6. cantrips: rescaled for extra damage/effect at levels 5,9,13,17 instead of 5,11,17.



for other effects;

1. 3d6 instead of d20 as core roll die.
double damage for roll 5 over AC/Defense.
triple damage for roll 10 over AC/Defense.

2. Every ability/feature can be chosen by everyone.

Only limited/balanced by required character level, other ability/feature prerequirement, minimal ability score., race(species)

3. Everyone proficient with all weapons. Min STR required to use without penalties.

4. Everyone proficient with all armors. Min STR required to use without penalties.

5. ability scores are direct modifiers to rolls/DCs.
ability 0 is below average,
ability 1 is average,
ability 2 is above average,
ability 3 is maximum at character creation
ability 5 is maximum for standard humanoids without magic.
 

Horwath

Legend
As I would use 3d6, there is no need for advantage/disadvantage mechanics.

We can go back to +/- X for 3d6 rolls.
With +5/-5 cap on roll modifiers.

Elven accuracy can be +1 modifier if you have atleast +1 bonus before that.(max of +6 in that case).

defender kneeling/attacker on higher ground but still in melee reach: +1
defender prone: +2
defender blind/attacker invisible/hidden: +3
defender unconscious/paralized: +5
attacker flanking: +1
attacker "charging": +1
defender was charging this round: +1
attacker feints(bluff vs. passive insight): +1, +2 if roll 5pts higher than DC, +3 if roll 10pts higher than DC.


defender behind cover: -1/-2/-3 by degree of cover
defender kneeling(ranged attacks): -1
defender prone(ranged attacks): -2
defender in dim light: -1
defender in darkness/invisible/attacker blind: -3
defender dodging: -3
defender blurred/displaced: -1/-2/-3, depending on spell/effect level.

spells like bless, faery fire and similar give +1 or maybe +2 attack.

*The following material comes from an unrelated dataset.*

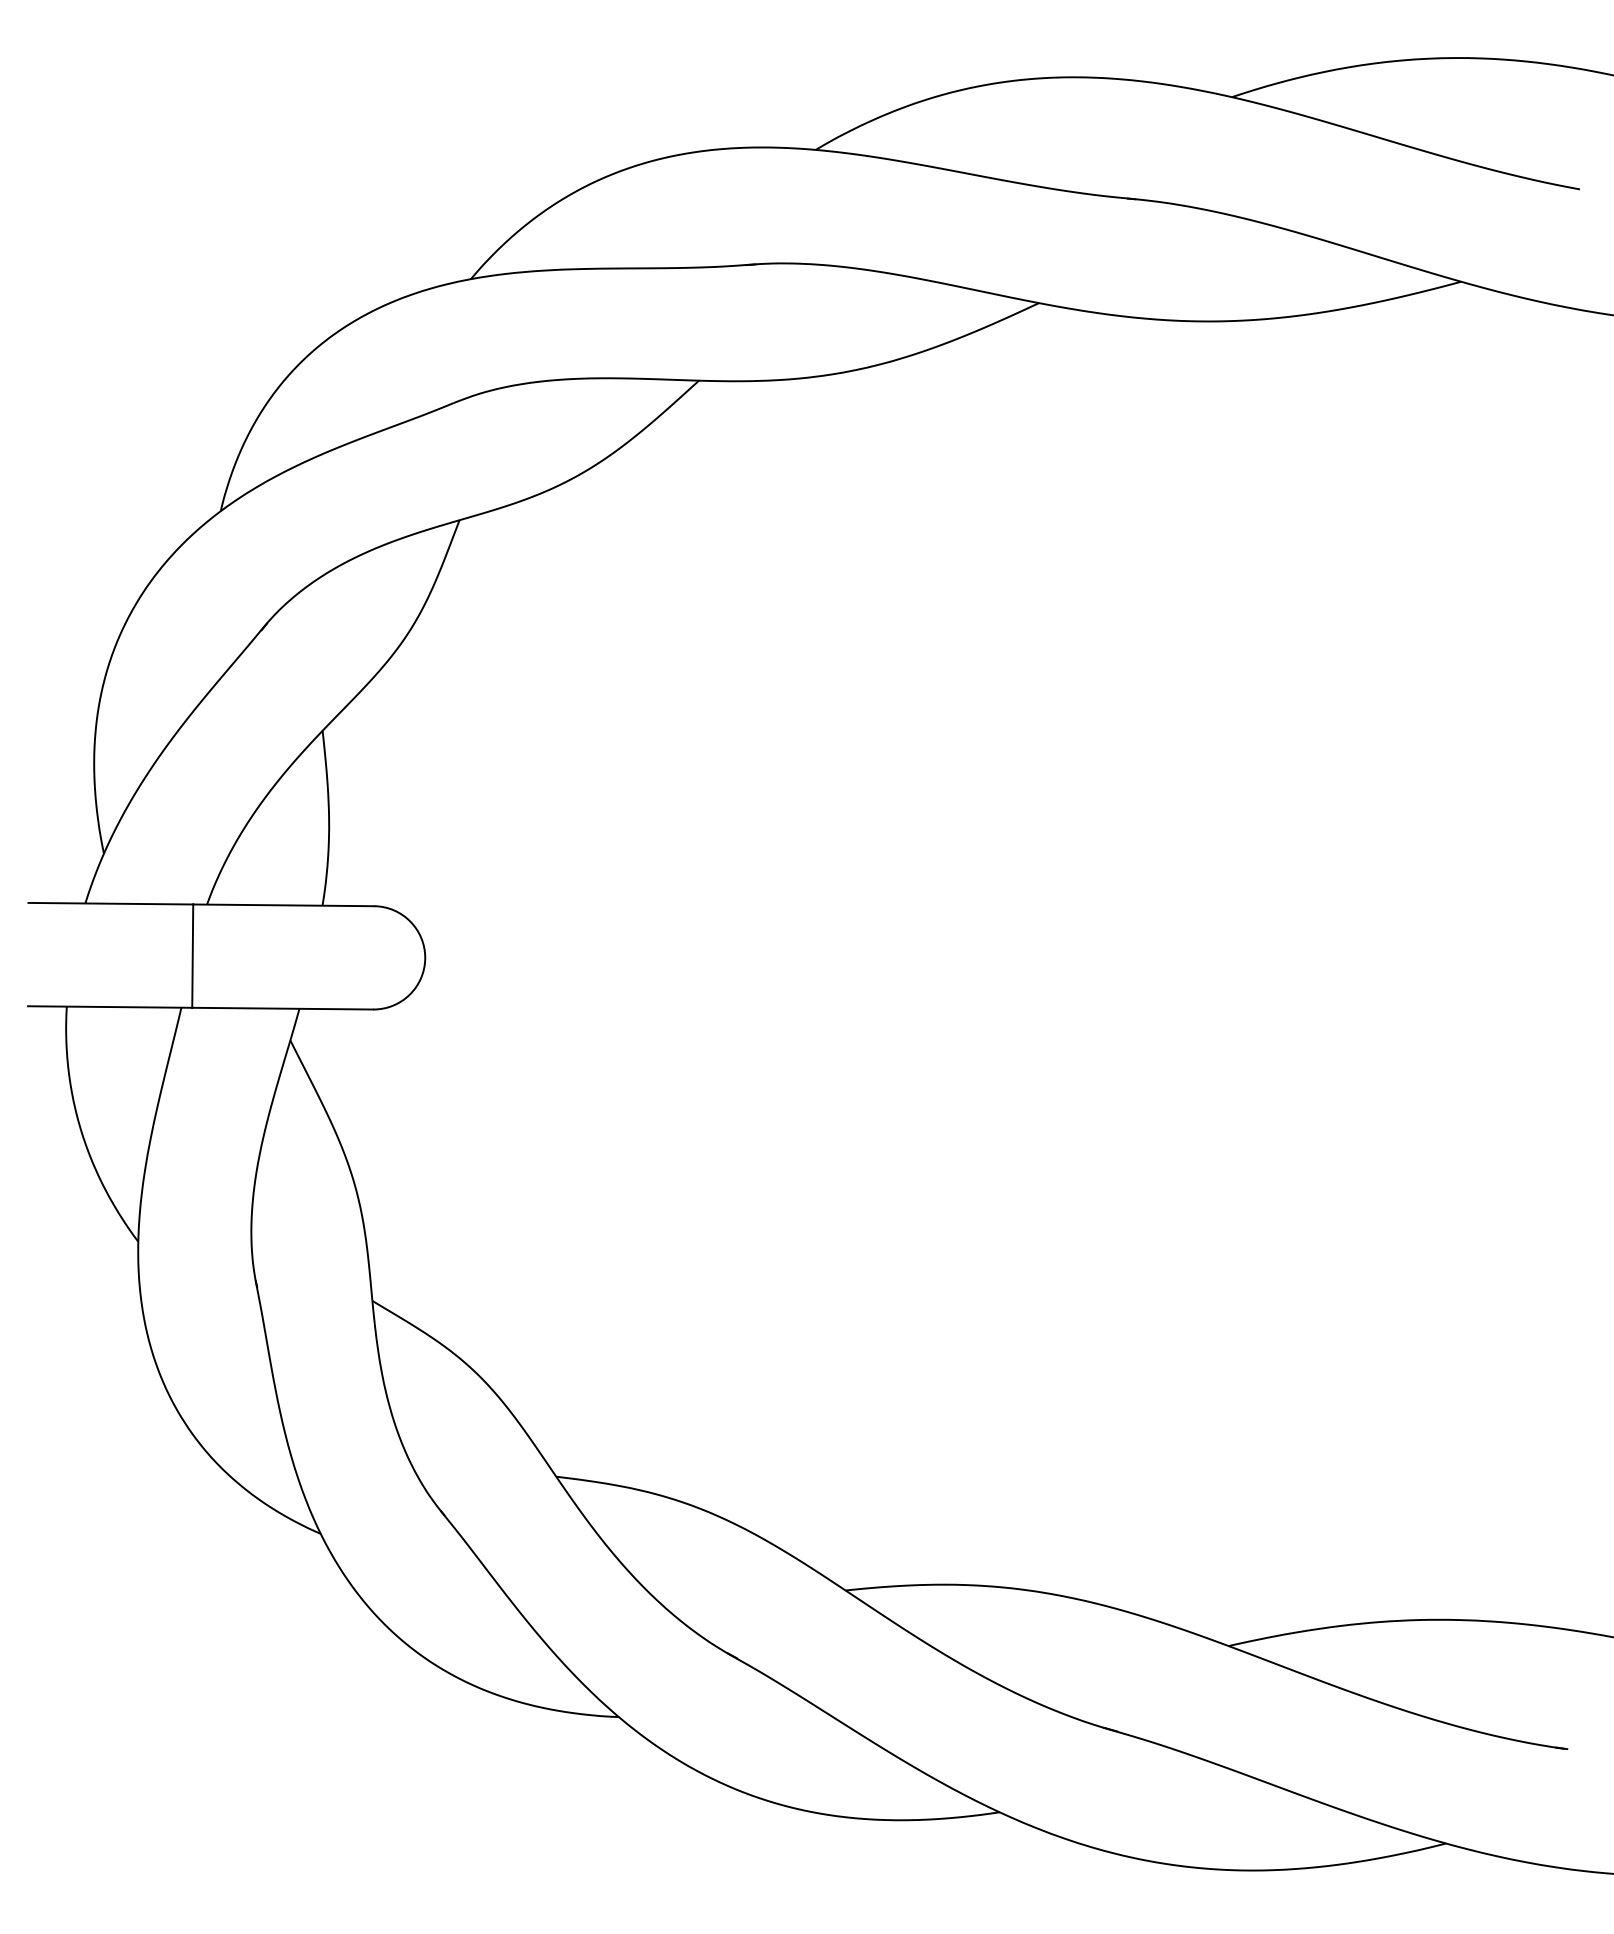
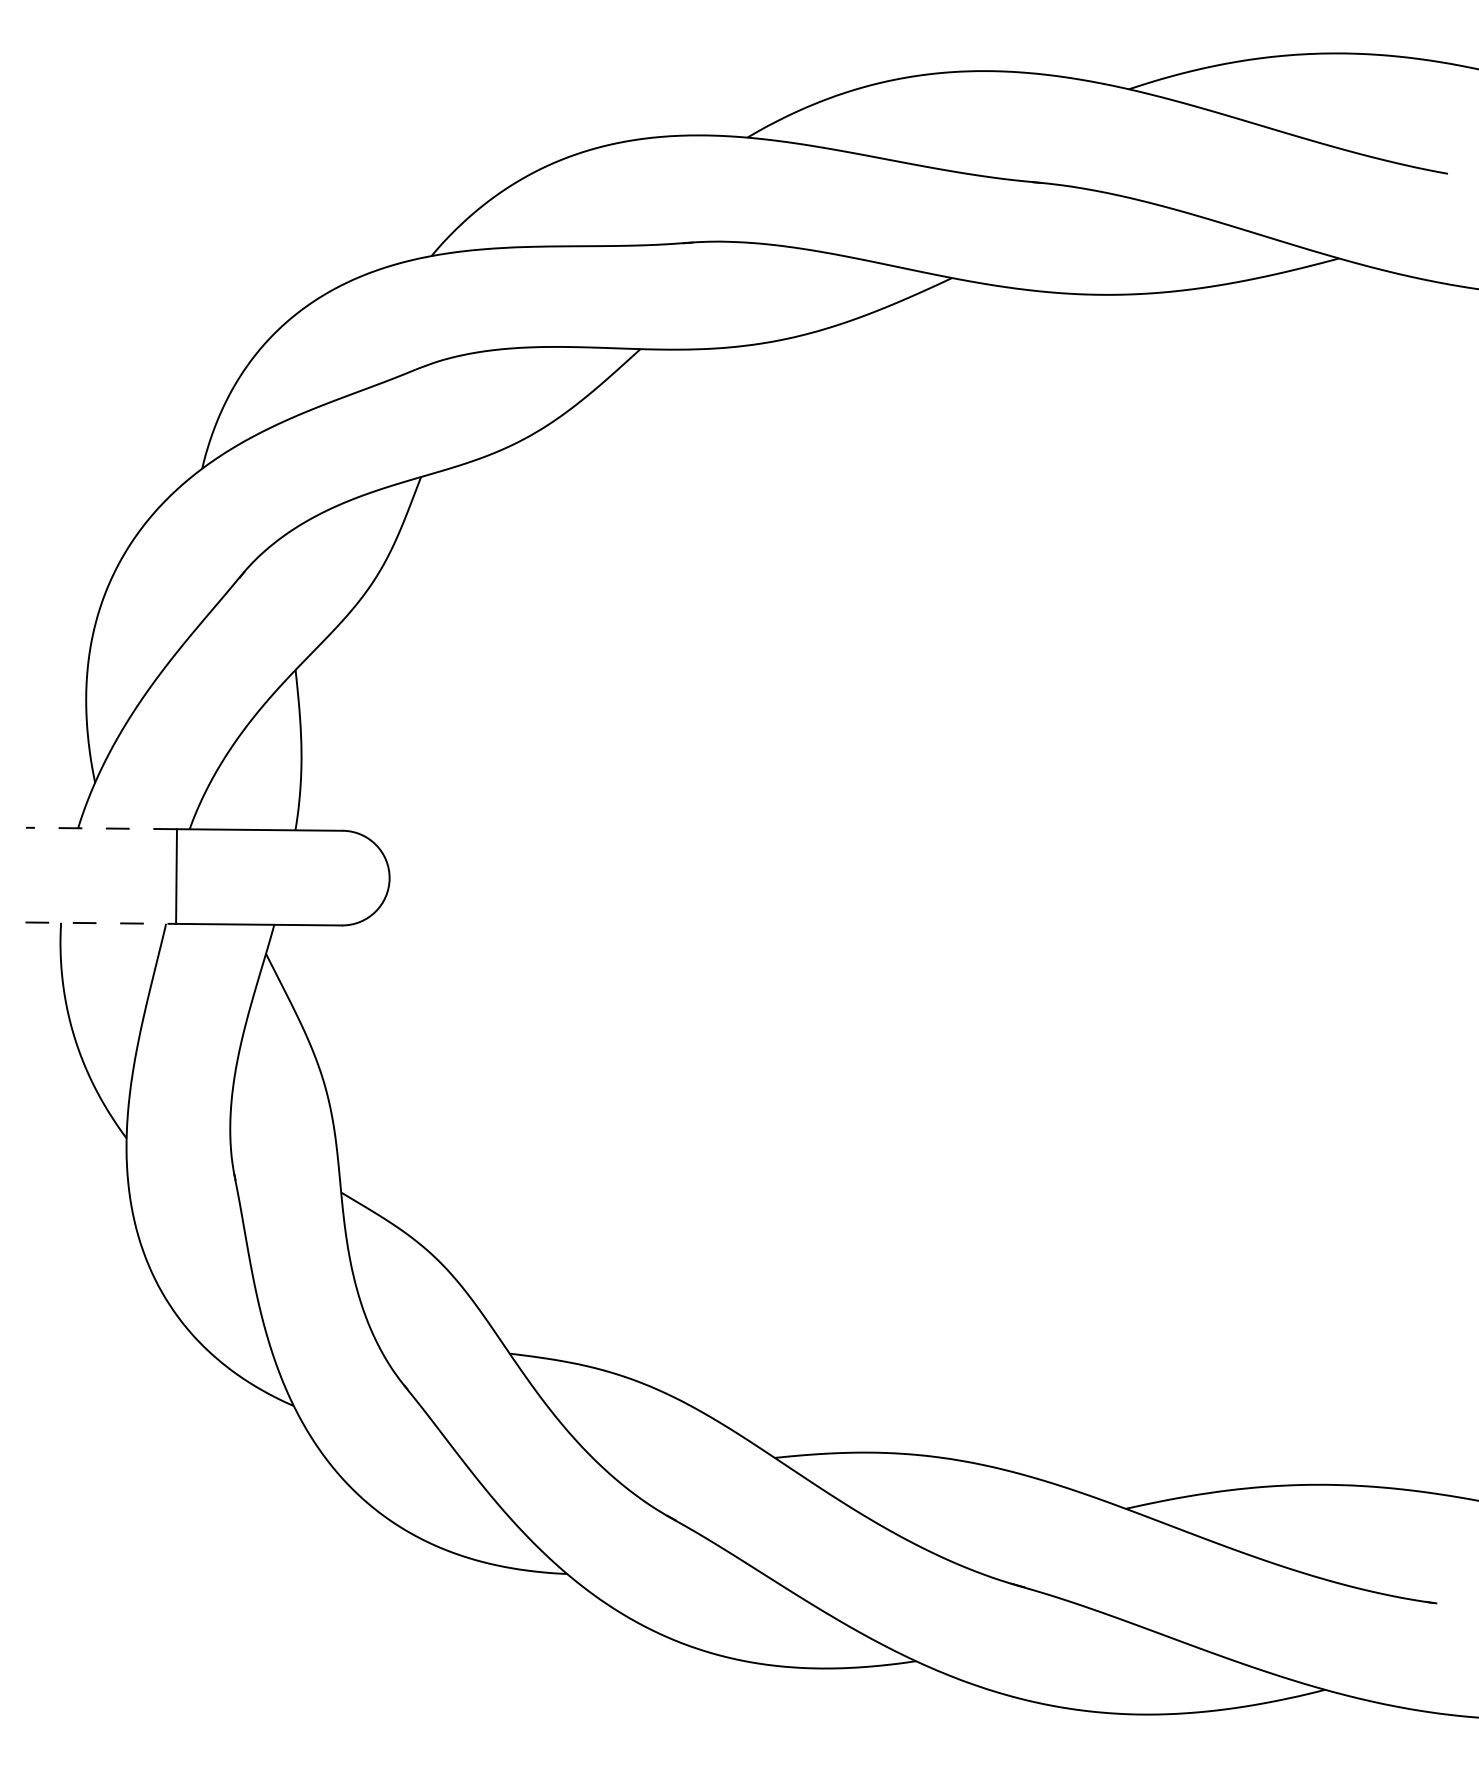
line: (110, 903) -> (101, 828), solid -> dashed
line: (110, 1007) -> (101, 923), solid -> dashed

rogues need at least +1 in bonus or "combat advantage" to gain sneak attack damage.
 

Faolyn

(she/her)
In every edition of D&D there are elements that assume the planes of D&D, that assume gods that grant magical powers, that assume that mortal magic must be harnessed in the particular format of individual packaged abilities with specific movement and words, that assume certain types of creatures and Powers in the world, etc.
The bolded bits are setting lore--which I've always ignored to the point that I actually find it surprising when people adhere to them religiously and insist they must be objectively true--and the other bits are actually game rules, not lore. Any system with combat has it works a certain way because of that system, and the same with magic. If the system has magic, then it works a particular way within that system.

So saying that "The Courts are compass points (and each house will probably have ordinal directions associated with them), with themes corresponding to the general concepts associated with the 4 suits of the minor arcana." is setting lore, because it assumes things that aren't game terms--houses, courts, tarot arcana. Saying that there are four types of magic is game rules, even if there were then a section in the game titled "ways to flavor this magic system for your setting" or even an entire published setting wherein the magic was divided into four compass points that are associated with the minor arcana.

To not have an implied setting, you’d need to build the game like the Hero system, where Eldritch blast and magic Missile are just two ways two different players describe their “Magical Ranged Attack” power.
Yes, which is why I asked whether this 5e-alike would be generic or have a built-in setting.

Either way is fine, but it should be established before the game is underway so there would be some sort of consistency. If there are four Courts of Magic, then those Courts might have meaning in other parts of the world. Maybe each Major Arcana is a clerical god or warlock patron, or represent a different type of magic experienced spellcasters can use.